Chester’s ever-excellent May meeting draws to a close on the Friday, with the headline act being the Roodee’s most famous race.
The Chester Cup may not be the best contest of the week when it comes to the class of performer on display, but is an event rich in tradition and annually tops the Chester pile when it comes to betting interest at this fixture.
The first running of this handicap was 200 years ago in 1824. Amongst the recent winning trainers are those more familiar to jump racing, including Nicky Henderson, Donald McCain and David Pipe.
Chester Cup Course Map
The marathon 2m 2 ½f Chester Cup begins at the beginning of the home straight before passing in front of the stands and completing two full circuits of this compact racecourse.
Chester Cup Past Winners
|Trip To Paris
|Ile De Re
About the Chester Cup: The May Festival Highlight
By the time the Chester Cup comes around the flat racing season has really found its groove. It’s held on the final day of the always popular May Festival which takes place in the second week of May so many of the protagonists for the summer ahead have already made their seasonal reappearance and the first two Classics of the year are scheduled for the prior weekend.
Racing fans will likely have plenty of fresh evidence with which to approach the race from a betting perspective but the Chester Cup is no friend of punters. The 2 mile 2 ½ furlong heritage handicap provides very few winning favourites but it is an exciting race for those who get their teeth stuck into the runners, riders and recent trends in the search for a winner.
A Stronger Contest Than Ever
The Chester Cup carries the biggest prize fund of any race held at the track all year round. For that reason it is held in the highest regard by local racing enthusiasts whilst people travel from far and wide to take in this big field handicap. Many leading trainers and owners also make the trip to Chester Racecourse for the race.

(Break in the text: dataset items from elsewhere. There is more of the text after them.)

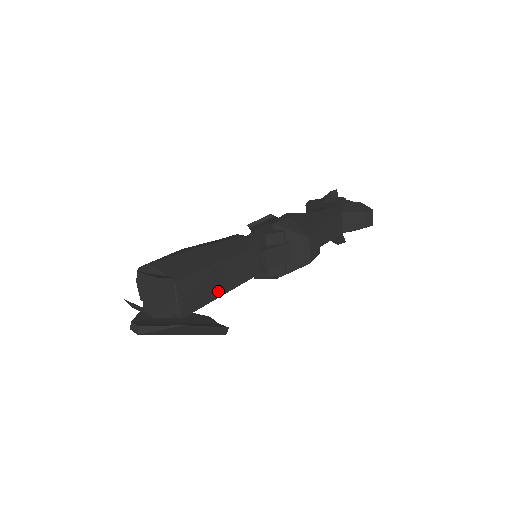
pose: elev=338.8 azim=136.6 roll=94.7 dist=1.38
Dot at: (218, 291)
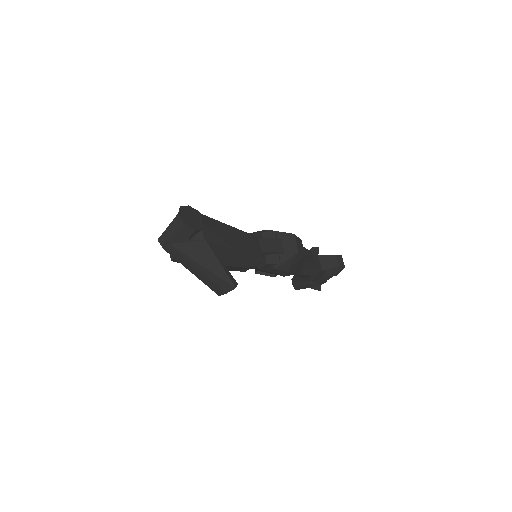
Dot at: (230, 243)
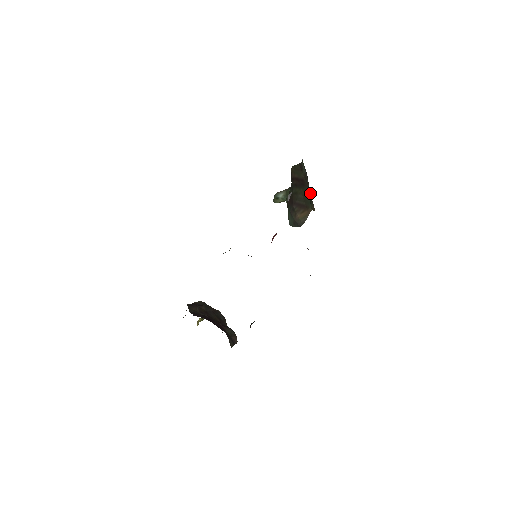
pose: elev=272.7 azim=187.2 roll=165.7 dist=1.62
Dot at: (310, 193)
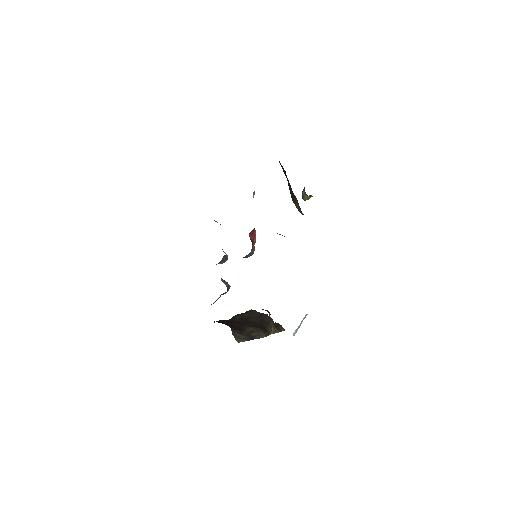
Dot at: occluded
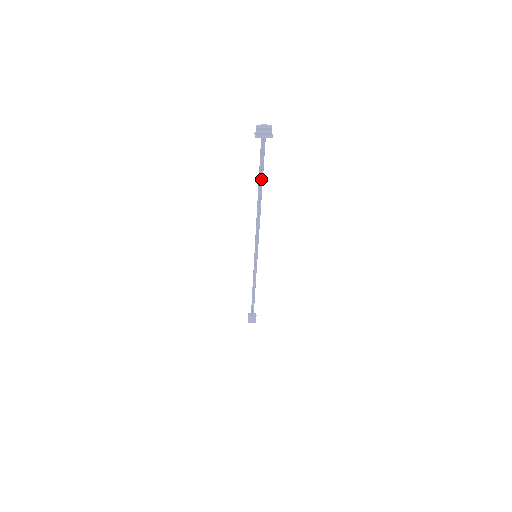
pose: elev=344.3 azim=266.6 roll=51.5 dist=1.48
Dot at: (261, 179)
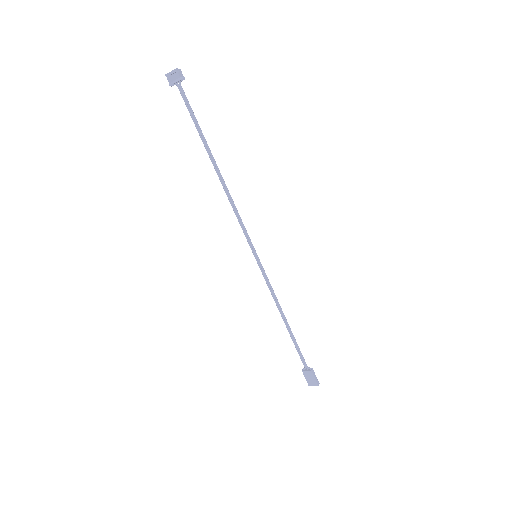
Dot at: (202, 137)
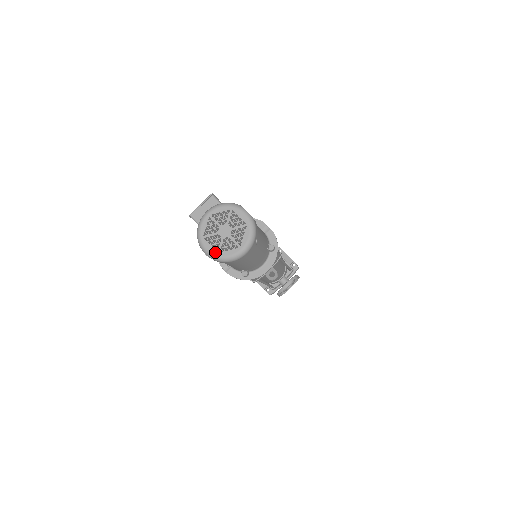
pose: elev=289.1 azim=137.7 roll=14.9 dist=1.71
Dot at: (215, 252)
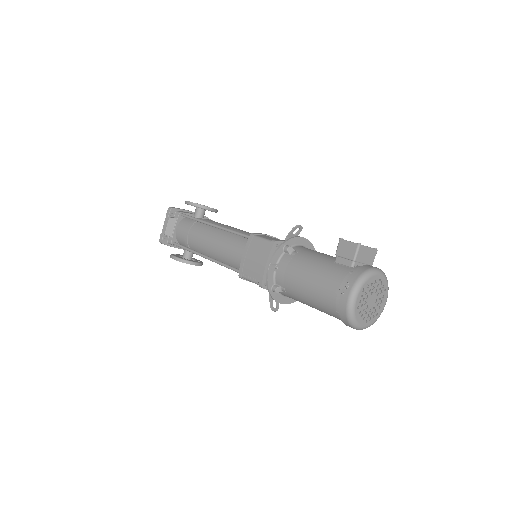
Dot at: (357, 308)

In fact, it is perennially oversubscribed, so much so that the Chester Plate was scheduled on the same card as a consolation for horses who were unable to get a chance to compete for a winner’s prize which reached almost £100,000 in 2019, though this was £76,440 in 2023.
The organisers of the Chester Cup are understandably delighted at the way the race has gone from strength to strength. The prize money continues to improve to ensure a high class field each and every year and the financial reward on offer is not the only thing that’s changed since the Chester Cup was inaugurated way back in 1824.
The most obvious thing that’s changed is the race’s name. When it was introduced 200 years or so ago it was called the Tradesmen’s Cup and then became known as the Tradesmen’s Plate. It started to become known as the Chester Cup in 1874 but at that point it was just the name used by locals as it was officially registered as Chester Trades’ Cup.
It wasn’t until 1884 that the race was registered as the Chester Cup but that was not the end of the changes. As well as a host of different sponsors lending their name to the race, the distance of the Chester Cup has been altered, if only slightly. It was initially run over 2 miles 2 furlongs 77 yards but was extended by 20 yards in 1970. Another 20 yards were added in 1992 before it was bumped up to the full 2 ½ miles two years later, making it one of the biggest long distance handicaps of the flat turf season.
Support Horses with No Impediment in Getting the Trip
When it comes to picking a winner of the Chester Cup the first thing to focus on is stamina. Horses who have already won over 2 miles or further on the flat should be favoured whilst the winner is almost always aged seven or younger (the minimum age for runners is four).
It isn’t unheard of for a horse to win the Chester Cup on their seasonal reappearance on the flat but many have at least had a run on the all-weather in the six weeks leading up to the race. Either way, horses must be fit when they arrive at Chester and preferably not carrying too much weight. Most recent winners had an official rating in the 90s, with those carrying 9st 2lb or less faring best.
Finally, the draw can have more of an impact on the outcome of the race than you’d think given its length. Those drawn in stall eight or higher will need to run a very good race to have any chance of winning based on trends analysis.